Samsung hikes Apple chip prices by 20 percent: report

After a series of courtroom battles and lengthy battles, Samsung has hiked the price of its chips, but seemingly to only one customer, Apple, its arch rival in the smartphone and tablet space.
Written by Zack Whittaker, Contributor

Samsung has hiked the price of its mobile processors by 20 percent, but to only one of the Korean technology giant's customers: Apple.

The report comes from The Wall Street Journal's MarketWatch, citing a person familiar with the negotiations between the two smartphone and tablet makers.

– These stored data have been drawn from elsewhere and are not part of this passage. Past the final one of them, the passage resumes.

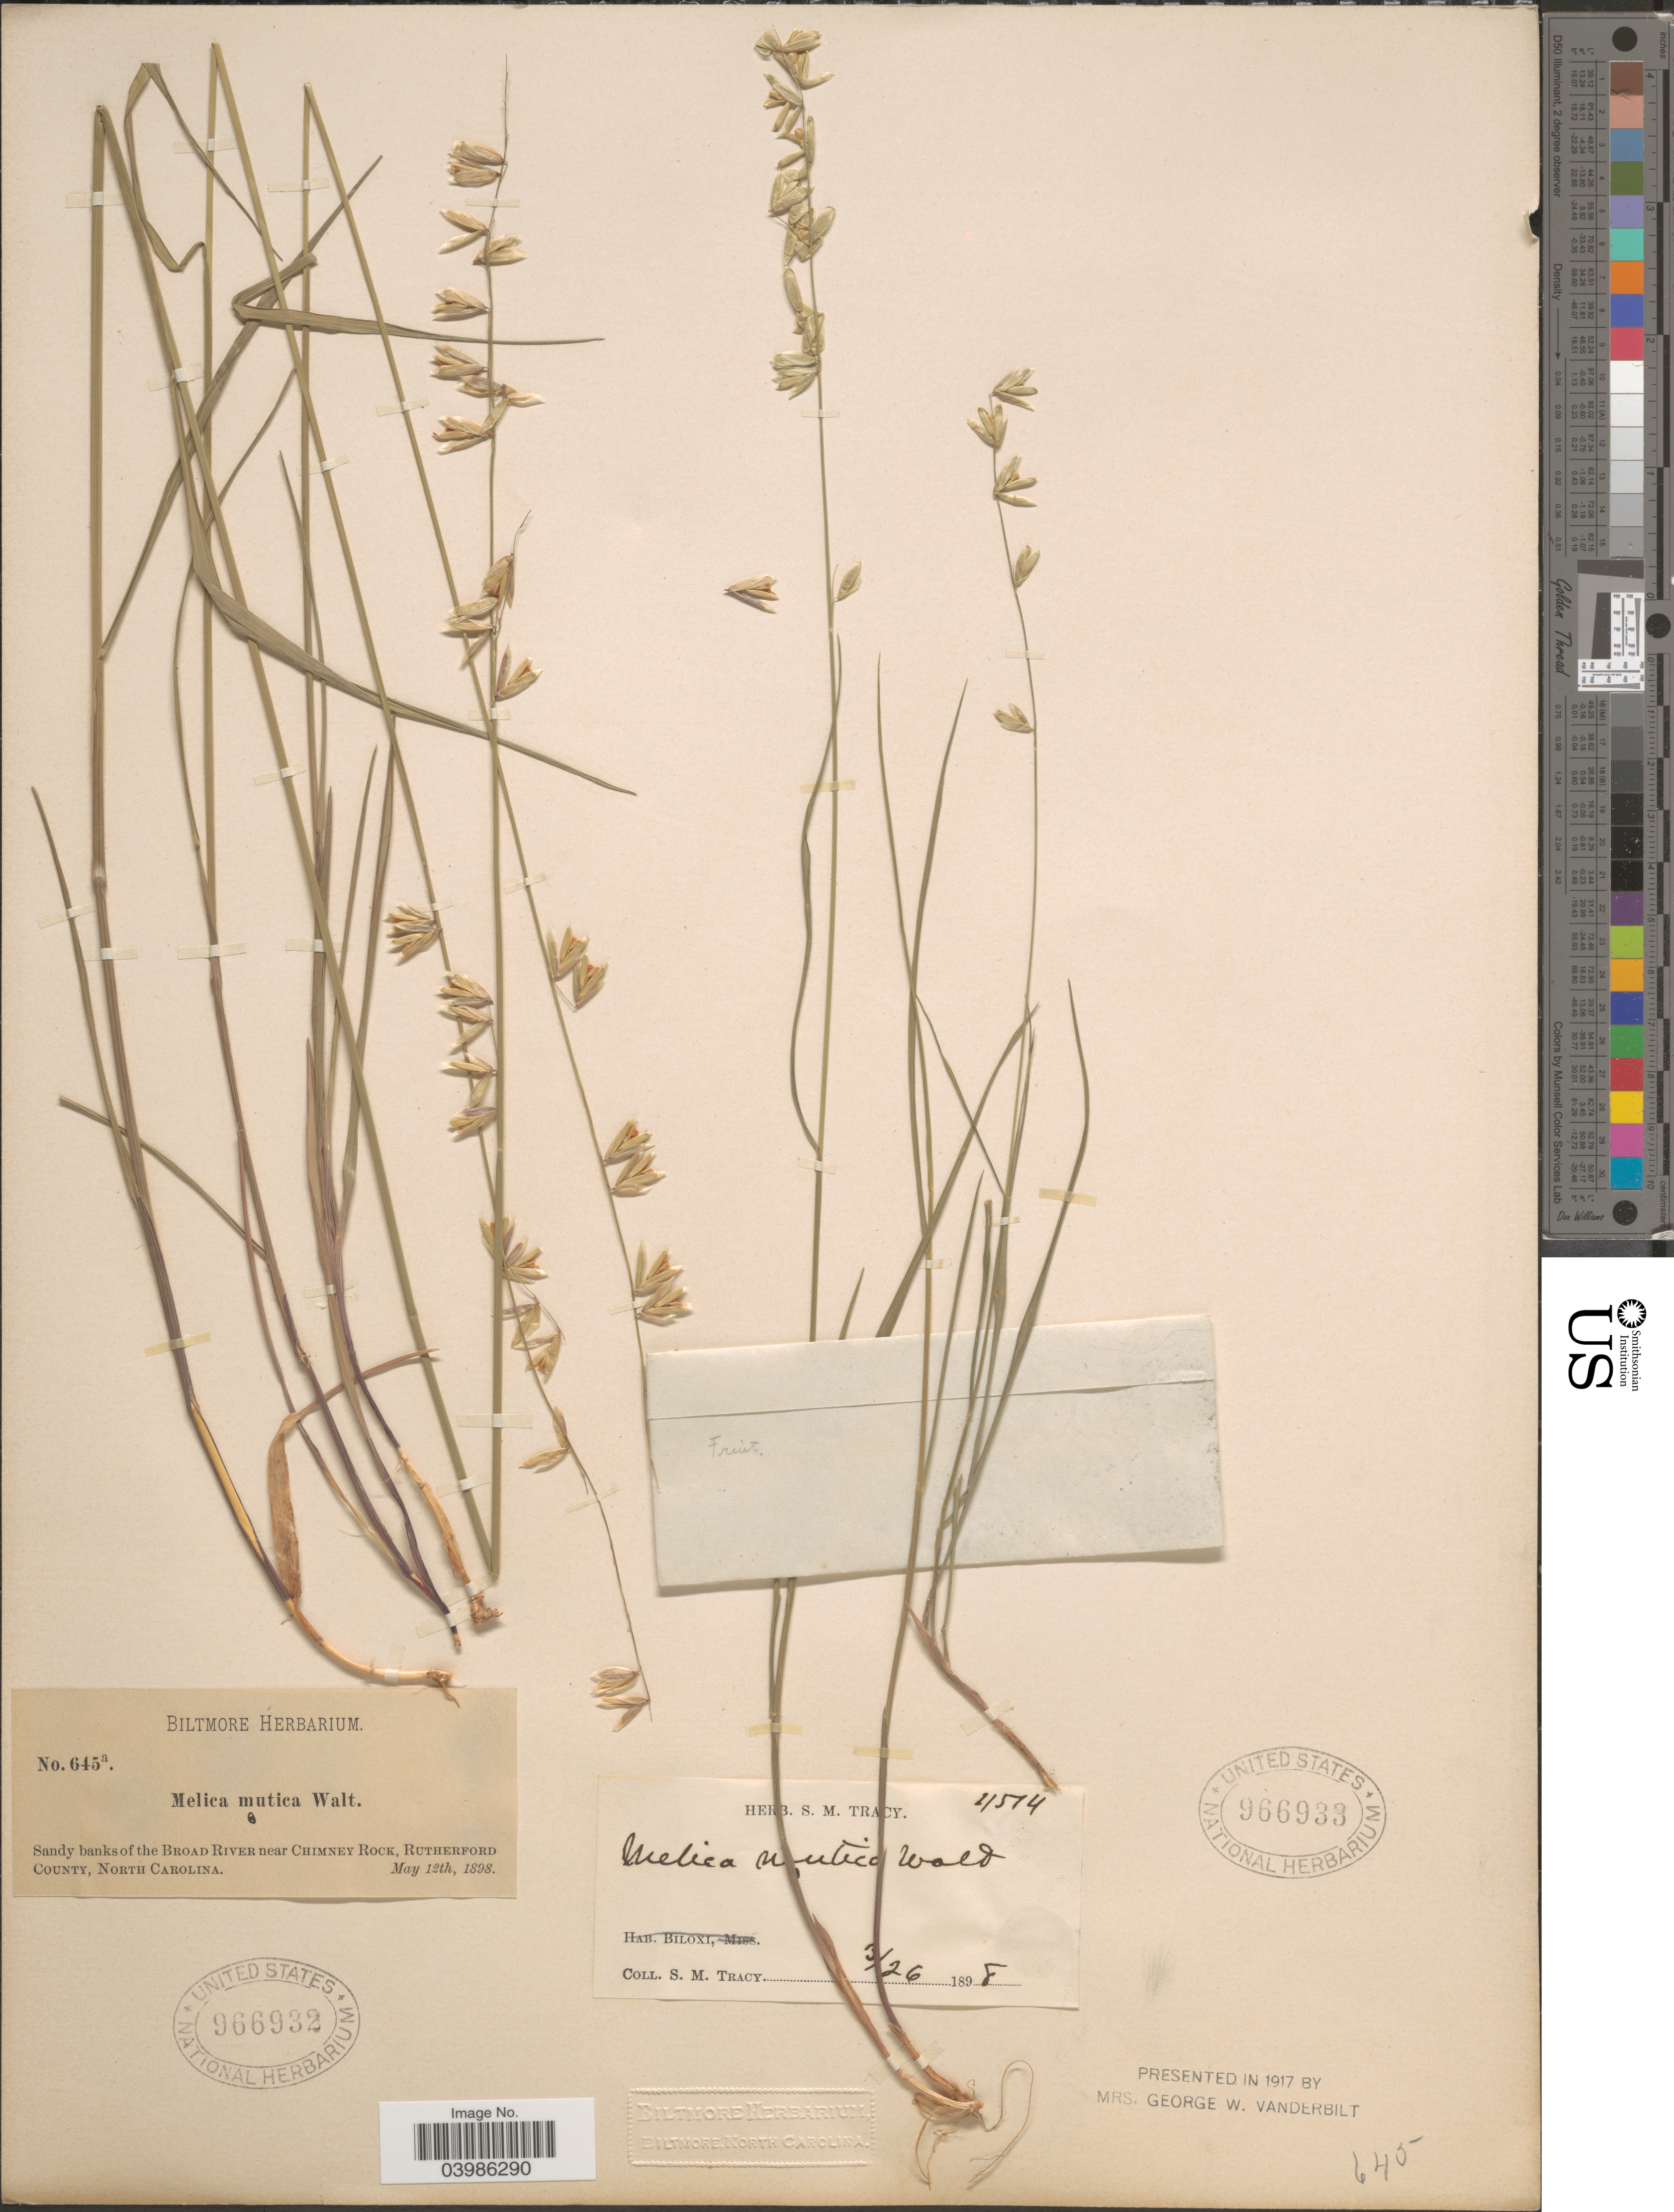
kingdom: Plantae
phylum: Tracheophyta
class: Liliopsida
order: Poales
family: Poaceae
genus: Melica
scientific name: Melica mutica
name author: Walter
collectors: S. M. Tracy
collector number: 4514*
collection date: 1898-03-26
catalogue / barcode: US 966933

According to the report, Samsung requested an increase in the price of the mobile 'application' processor supplied to Apple, which the Cupertino, Calif.-based technology giant was forced to swallow as only Samsung provides the specific hardware required to make the shiny rectangles of various sizes to work properly. 

Citing the source:

"Samsung Electronics recently asked Apple for a significant price raise in [the mobile processor known as] application processor. Apple first disapproved it, but finding no replacement supplier, it accepted the [increase]."

The price hike has already gone into effect, the report said. Apple bought in the region of 130 million Samsung-made mobile processors last year and more than 200 million chips this year to keep up with demand of the iPhone 5 and the new iPads, such as the 7-inch iPad mini.

Samsung's contract to provide chips to Apple expires in 2014.

By then, it may be likely that Apple designs its own chips, gaining further control on its iPhone and iPad supply chain. Late last month, former Apple hardware chief Bob Mansfield was appointed a senior vice president of technologies, where he is charged with bringing the firm's semiconductor and chip-making efforts in-house, cutting out third-party suppliers such as Samsung. 

Also, Cupertino recently hired former Samsung and AMD chip veteran Jim Mergard, suggesting Apple wants to retain much of the functionality as provided by Samsung chips -- it would make sense as it would allow backwards compatibility with previous device versions.

We reached out to Samsung for a comment but did not hear back at the time of writing. Apple probably wouldn't comment even if we sent the firm a giant basket of muffins, but we put in questions to the company anyway.

We'll update the piece if we hear back.